With the pictures omitted, write out all of the listing exactly.

Segment Open

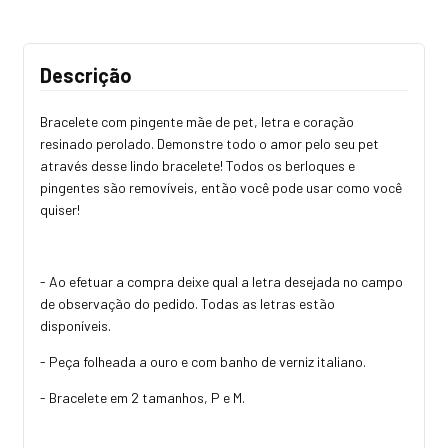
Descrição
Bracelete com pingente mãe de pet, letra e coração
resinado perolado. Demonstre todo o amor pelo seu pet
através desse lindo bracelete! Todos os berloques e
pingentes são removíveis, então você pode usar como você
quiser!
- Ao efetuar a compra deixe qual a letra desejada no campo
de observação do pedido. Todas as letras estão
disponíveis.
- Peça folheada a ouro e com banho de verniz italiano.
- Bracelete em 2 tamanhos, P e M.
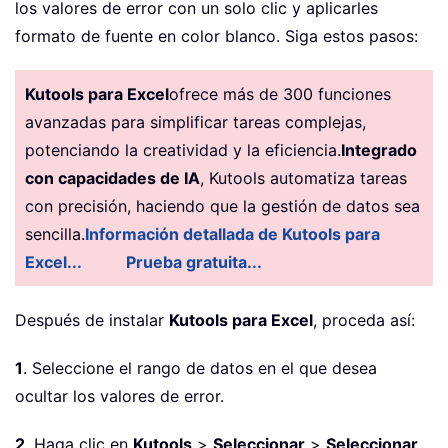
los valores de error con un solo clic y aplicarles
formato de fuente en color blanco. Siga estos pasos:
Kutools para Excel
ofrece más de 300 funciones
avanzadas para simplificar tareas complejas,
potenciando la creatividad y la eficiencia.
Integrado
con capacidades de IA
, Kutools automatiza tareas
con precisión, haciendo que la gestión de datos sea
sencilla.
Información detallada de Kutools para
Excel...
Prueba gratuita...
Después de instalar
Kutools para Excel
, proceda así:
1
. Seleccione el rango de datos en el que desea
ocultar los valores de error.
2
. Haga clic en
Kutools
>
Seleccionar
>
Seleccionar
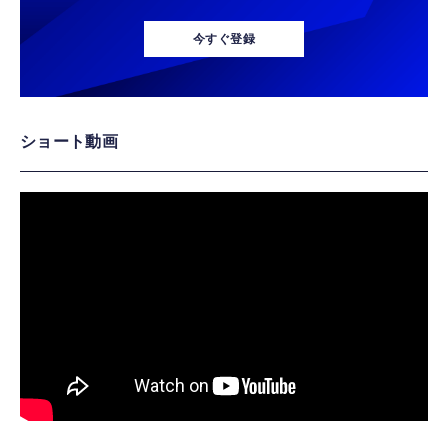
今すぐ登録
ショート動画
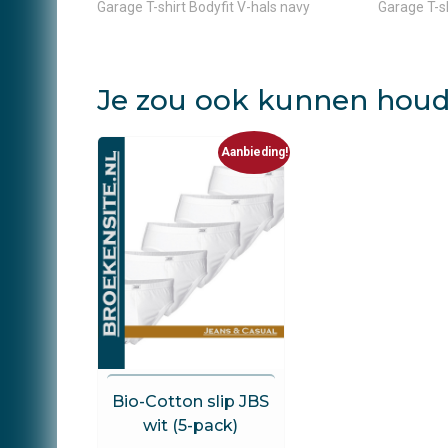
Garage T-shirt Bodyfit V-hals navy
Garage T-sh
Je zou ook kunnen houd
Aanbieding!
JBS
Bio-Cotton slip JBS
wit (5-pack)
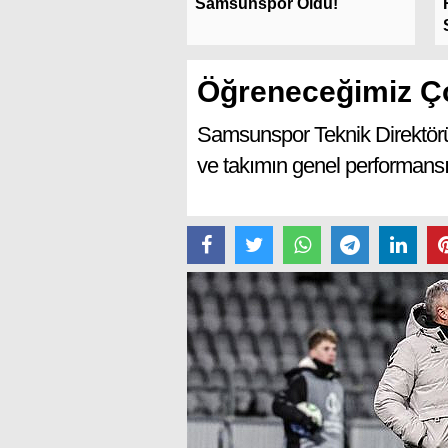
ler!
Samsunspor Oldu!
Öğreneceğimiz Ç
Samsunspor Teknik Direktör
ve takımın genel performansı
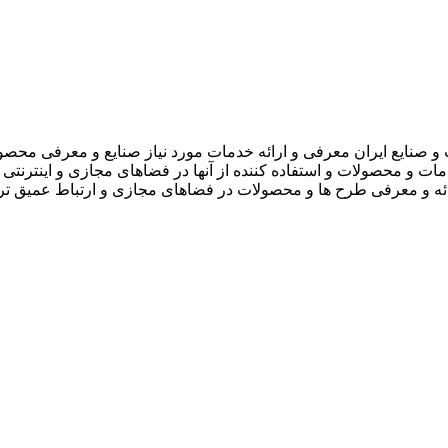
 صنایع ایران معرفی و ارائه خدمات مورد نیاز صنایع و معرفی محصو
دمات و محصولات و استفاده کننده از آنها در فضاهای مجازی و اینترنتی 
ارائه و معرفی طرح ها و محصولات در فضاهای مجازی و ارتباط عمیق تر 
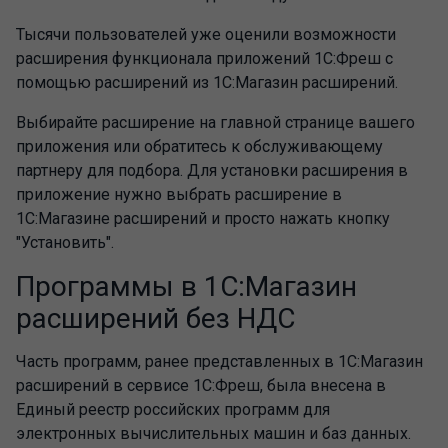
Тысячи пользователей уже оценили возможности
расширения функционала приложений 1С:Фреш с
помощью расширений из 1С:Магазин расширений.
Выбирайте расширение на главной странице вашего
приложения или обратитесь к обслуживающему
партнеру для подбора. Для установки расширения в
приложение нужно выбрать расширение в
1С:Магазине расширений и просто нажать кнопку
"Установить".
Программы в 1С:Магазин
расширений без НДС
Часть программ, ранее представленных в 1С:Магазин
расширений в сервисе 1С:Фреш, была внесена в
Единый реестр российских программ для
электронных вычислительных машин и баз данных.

Segment Closed

Answer space:
Descrição
Bracelete com pingente mãe de pet, letra e coração
resinado perolado. Demonstre todo o amor pelo seu pet
através desse lindo bracelete! Todos os berloques e
pingentes são removíveis, então você pode usar como você
quiser!
- Ao efetuar a compra deixe qual a letra desejada no campo
de observação do pedido. Todas as letras estão
disponíveis.
- Peça folheada a ouro e com banho de verniz italiano.
- Bracelete em 2 tamanhos, P e M.
los valores de error con un solo clic y aplicarles
formato de fuente en color blanco. Siga estos pasos:
Kutools para Excel
ofrece más de 300 funciones
avanzadas para simplificar tareas complejas,
potenciando la creatividad y la eficiencia.
Integrado
con capacidades de IA
, Kutools automatiza tareas
con precisión, haciendo que la gestión de datos sea
sencilla.
Información detallada de Kutools para
Excel...
Prueba gratuita...
Después de instalar
Kutools para Excel
, proceda así:
1
. Seleccione el rango de datos en el que desea
ocultar los valores de error.
2
. Haga clic en
Kutools
>
Seleccionar
>
Seleccionar
今すぐ登録
ショート動画
Garage T-shirt Bodyfit V-hals navy
Garage T-sh
Je zou ook kunnen houd
Aanbieding!
JBS
Bio-Cotton slip JBS
wit (5-pack)
ler!
Samsunspor Oldu!
Öğreneceğimiz Ç
Samsunspor Teknik Direktör
ve takımın genel performansı
 صنایع ایران معرفی و ارائه خدمات مورد نیاز صنایع و معرفی محصو
دمات و محصولات و استفاده کننده از آنها در فضاهای مجازی و اینترنتی 
ارائه و معرفی طرح ها و محصولات در فضاهای مجازی و ارتباط عمیق تر 
Тысячи пользователей уже оценили возможности
расширения функционала приложений 1С:Фреш с
помощью расширений из 1С:Магазин расширений.
Выбирайте расширение на главной странице вашего
приложения или обратитесь к обслуживающему
партнеру для подбора. Для установки расширения в
приложение нужно выбрать расширение в
1С:Магазине расширений и просто нажать кнопку
"Установить".
Программы в 1С:Магазин
расширений без НДС
Часть программ, ранее представленных в 1С:Магазин
расширений в сервисе 1С:Фреш, была внесена в
Единый реестр российских программ для
электронных вычислительных машин и баз данных.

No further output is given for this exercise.